:: WHAT TO WORK ON ::
Where a line below carries the word "blocks", include it in the count, then give the count alone.

:: ENTRIES PROVIDED ::
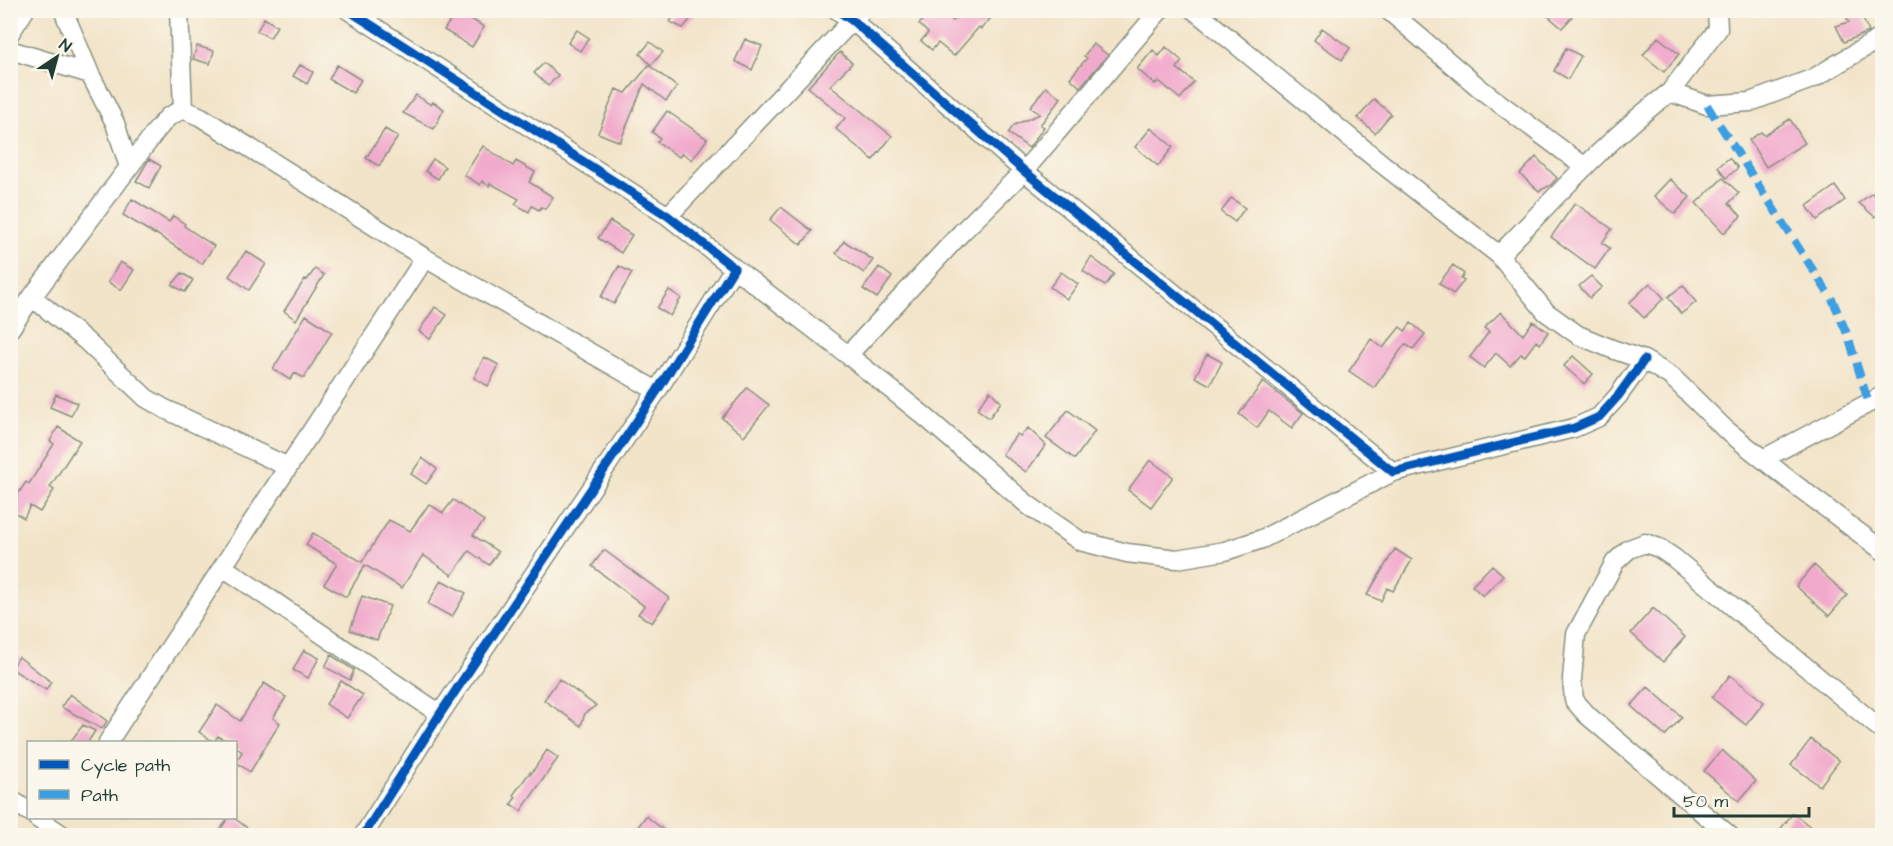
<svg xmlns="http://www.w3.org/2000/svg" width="1893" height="846" viewBox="0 0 1893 846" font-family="'Architects Daughter',sans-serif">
<rect width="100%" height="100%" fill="#fbf7ec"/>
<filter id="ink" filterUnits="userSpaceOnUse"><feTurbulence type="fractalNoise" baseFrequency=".0167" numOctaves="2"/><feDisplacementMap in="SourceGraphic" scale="12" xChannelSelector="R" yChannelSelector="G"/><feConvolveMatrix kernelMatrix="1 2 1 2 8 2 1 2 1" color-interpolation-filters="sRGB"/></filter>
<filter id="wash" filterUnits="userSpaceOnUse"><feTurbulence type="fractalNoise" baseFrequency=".008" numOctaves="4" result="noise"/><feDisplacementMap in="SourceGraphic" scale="24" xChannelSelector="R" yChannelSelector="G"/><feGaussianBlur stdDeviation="1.35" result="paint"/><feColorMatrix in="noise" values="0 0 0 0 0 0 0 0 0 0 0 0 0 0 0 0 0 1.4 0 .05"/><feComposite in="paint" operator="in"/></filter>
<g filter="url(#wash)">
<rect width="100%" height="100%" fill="#f2e4c9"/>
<g id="blocks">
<path fill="#f1a9cc" d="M457,10L484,27L472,47L444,30Z
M677,10H698L683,28L670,22Z
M910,10H941L953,21L963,10H998L981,29L979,27L954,56L938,43L932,50L921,41L928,33L919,24L922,21Z
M1541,10H1564L1572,17L1562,28Z
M1859,10L1869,32L1844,42L1836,26L1849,22L1846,16Z
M264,18L277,26L270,38L257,31Z
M1322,28L1350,48L1342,60L1314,40Z
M577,30L589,38L580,51L568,43Z
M1658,37L1679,54L1664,72L1643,55Z
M745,39L762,46L752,70L735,61Z
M650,42L663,52L651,65L640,54Z
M1093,44L1108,55L1080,87L1070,78L1087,58L1084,56Z
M197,46L214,51L210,64L193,59Z
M1166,47L1182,61L1177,68L1194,82L1180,99L1159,81L1155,84L1137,69L1153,50L1159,56Z
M1566,48L1581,56L1568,79L1554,71Z
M840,52L852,63L830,86L892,136L873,160L836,129L845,118L808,87Z
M544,63L558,75L548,86L534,73Z
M300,65L313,72L307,84L293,76Z
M337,65L361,80L353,93L329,79Z
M649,65L677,87L666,101L644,84L620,142L598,133L616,89L626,93Z
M1046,87L1061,98L1040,125L1044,127L1029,148L1008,133L1014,125L1040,114L1030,107Z
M416,95L431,105L433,102L444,109L434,129L403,113Z
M1374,99L1391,114L1375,133L1358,118Z
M667,111L707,139L692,160L682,153L679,157L657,142L660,138L652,132Z
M1790,119L1805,143L1766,167L1749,140L1761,132L1764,135Z
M1151,128L1173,147L1158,166L1135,147Z
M385,129L398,137L379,166L366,158Z
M483,146L513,166L516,161L535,172L529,182L553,197L545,209L541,207L539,210L532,206L529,212L515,204L519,199L490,183L489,186L482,181L480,185L464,175Z
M1536,157L1557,178L1551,185L1539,191L1520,174Z
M1729,158L1738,168L1726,178L1718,167Z
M149,159L161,166L149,188L136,181Z
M433,159L445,167L438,179L425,171Z
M1723,178L1739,193L1729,203L1741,216L1724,233L1696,203Z
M1670,179L1690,197L1675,214L1654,196Z
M1835,186L1845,200L1817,220L1807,206Z
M1872,193L1882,204V208L1875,217L1859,203Z
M1231,198L1245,208L1235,222L1221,212Z
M132,199L169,222L173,216L185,224L184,226L214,246L202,264L155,233L154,234L123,215Z
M1575,203L1612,229L1602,243L1610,248L1595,269L1551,237Z
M781,207L812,231L801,245L770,220Z
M610,221L632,235L621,253L598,238Z
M844,241L873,260L864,273L836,253Z
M246,251L266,264L249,290L229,276Z
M1091,257L1114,274L1105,286L1083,271Z
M120,262L134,270L121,290L108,282Z
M1453,265L1464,274L1461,279L1464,281L1453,294L1439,283Z
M619,266L632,273L614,304L601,297Z
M879,267L892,277L877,298L863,289Z
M315,269L324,275L296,320L284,311L305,279L307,280Z
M1061,272L1078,284L1067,299L1050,287Z
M182,273L193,280L185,292L172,285Z
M1591,276L1602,287L1590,298L1579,286Z
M1650,283L1664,298L1644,318L1629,303Z
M1683,285L1696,302L1681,314L1668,297Z
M669,290L681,298L670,316L657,308Z
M435,307L447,315L430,339L419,331Z
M1501,312L1523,335L1533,321L1548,332L1540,344L1536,341L1525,356L1521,354L1510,366L1496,353L1484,368L1470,357L1489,332L1484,328Z
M306,315L332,332L304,378L295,373L290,380L273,369Z
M1411,323L1425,334L1413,349L1405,344L1374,388L1349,371L1371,339L1383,348L1400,327L1405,331Z
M1207,354L1222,362L1210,385L1195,377Z
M1573,356L1593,374L1584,384L1564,366Z
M484,357L499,365L488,386L474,378Z
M1263,382L1303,413L1292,428L1269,411L1257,428L1239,414Z
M747,388L769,405L744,436L722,418Z
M990,391L1001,402L989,418L977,409Z
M56,394L77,403L71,416L50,407Z
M1068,410L1095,431L1075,459L1046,438Z
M58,427L80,441L50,487L54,490L40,512L30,506L24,518L10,510L17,498L16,497L26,482L29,484L54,444L50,441Z
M1028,428L1046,445L1026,472L1002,454L1017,434L1020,436Z
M422,458L437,469L426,484L411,474Z
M1150,460L1173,477L1151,507L1128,490Z
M453,500L484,521L473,535L498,552L489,565L469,551L452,575L423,555L402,588L365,565L346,597L324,584L337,564L306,545L313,533L362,562L389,520L410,531L429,504L443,513Z
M1395,549L1412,560L1393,591L1387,588L1381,601L1367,595Z
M604,550L669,598L652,623L638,614L644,606L592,566Z
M1492,565L1503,575L1483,596L1472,586Z
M1814,565L1847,595L1829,616L1796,586Z
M441,580L466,593L452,617L428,604Z
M362,596L390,606L377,640L350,630Z
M1653,608L1685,637L1663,662L1631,633Z
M304,650L319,658L308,678L293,670Z
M331,655L354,670L350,680L325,667Z
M19,657L51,682L46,690L10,668Z
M1730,675L1764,702L1746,725L1712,698Z
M559,679L596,706L585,713L581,726L544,700Z
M341,681L363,695L347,718L326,704Z
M264,683L286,697L273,718L280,723L250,772L236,762L242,752L236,747V742H228L218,736L214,742L199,732L217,705L240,721Z
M1648,687L1682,717L1665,736L1631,706Z
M70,694L107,721L102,729L61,707Z
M83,725L95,731L88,742H70Z
M1811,739L1839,761L1820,786L1791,765Z
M547,750L558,758L521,811L511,804L516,797L513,795L530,772L531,774Z
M1722,750L1756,781L1739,801L1704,771Z
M1793,813L1822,836H1775Z
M646,816L671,836H631Z
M228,818H234L258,836H230L220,830Z"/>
</g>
</g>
<g filter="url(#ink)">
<use href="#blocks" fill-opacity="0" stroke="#88907e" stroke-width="1.5"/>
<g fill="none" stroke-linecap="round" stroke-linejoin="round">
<defs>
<path id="minor" d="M63,10L90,74L115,123L129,167
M179,10L183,109
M348,10L668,216L734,268L657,391L440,714L363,836
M837,10L853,21L1024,171L1393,472L1574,428L1599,417L1618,396L1644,360
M1194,10L1381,163L1499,255L1546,312L1578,335L1612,349L1644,360L1672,377L1725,429L1793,483L1882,550
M1388,10L1483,91L1585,167
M10,33L25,10
M10,50L90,74
M1670,92L1718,29L1717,10
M183,109L201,117L425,258L657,391
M668,216L862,10
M1499,255C1554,199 1607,139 1670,92L1707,105L1750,102L1814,78L1882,37
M734,268L848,355L923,415L1028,505L1080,541L1127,553L1177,559L1225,551L1262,539L1393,472
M32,297L85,340L146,398L165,409L288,467
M10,329L32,297L156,131L168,117L183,109
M848,355L962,232L1024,171L1160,10
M1763,459L1882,396
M223,567L440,714
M108,742L425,258
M10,799L28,811
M37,818L64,836
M1730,836L1587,715L1574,700L1572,679L1576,634L1615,562L1629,549L1645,543L1659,548L1674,558L1882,730"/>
</defs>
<use href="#minor" stroke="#88907e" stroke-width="21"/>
<use href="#minor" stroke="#fff" stroke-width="18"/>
<path stroke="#3c9ee2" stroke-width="8" stroke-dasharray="15 8" stroke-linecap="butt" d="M1707,105L1833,301L1848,336L1869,404"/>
<defs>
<path id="cycleway" d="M348,10L668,216L734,268L657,391L440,714L363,836
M837,10L853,21L1024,171L1393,472L1574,428L1599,417L1618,396L1644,360"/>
</defs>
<use href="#cycleway" stroke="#fbf7ec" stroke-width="13"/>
<use href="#cycleway" stroke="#0057b8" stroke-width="9"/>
</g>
</g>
<rect width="1893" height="846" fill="none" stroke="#fbf7ec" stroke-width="36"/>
<rect x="27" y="741" width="210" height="78" fill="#fbf7ec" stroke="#a3ada2" stroke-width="1.5"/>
<rect x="39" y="760" width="30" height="9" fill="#0057b8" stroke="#a3ada2" stroke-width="1.5"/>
<text x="81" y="771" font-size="18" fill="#1f3d34">Cycle path</text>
<rect x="39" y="790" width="30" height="9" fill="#3c9ee2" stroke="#a3ada2" stroke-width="1.5"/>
<text x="81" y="801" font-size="18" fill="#1f3d34">Path</text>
<g transform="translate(57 57) rotate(36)" stroke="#fbf7ec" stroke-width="4.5" paint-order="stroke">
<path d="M0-4.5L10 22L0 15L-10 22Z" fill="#1f3d34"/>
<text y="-9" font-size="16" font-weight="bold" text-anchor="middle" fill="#1f3d34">N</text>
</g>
<path d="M1674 807v9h135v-9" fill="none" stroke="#1f3d34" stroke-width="3"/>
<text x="1683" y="807" font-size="18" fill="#1f3d34" stroke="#fbf7ec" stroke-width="4.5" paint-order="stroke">50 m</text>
</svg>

:: ANSWER AREA ::
2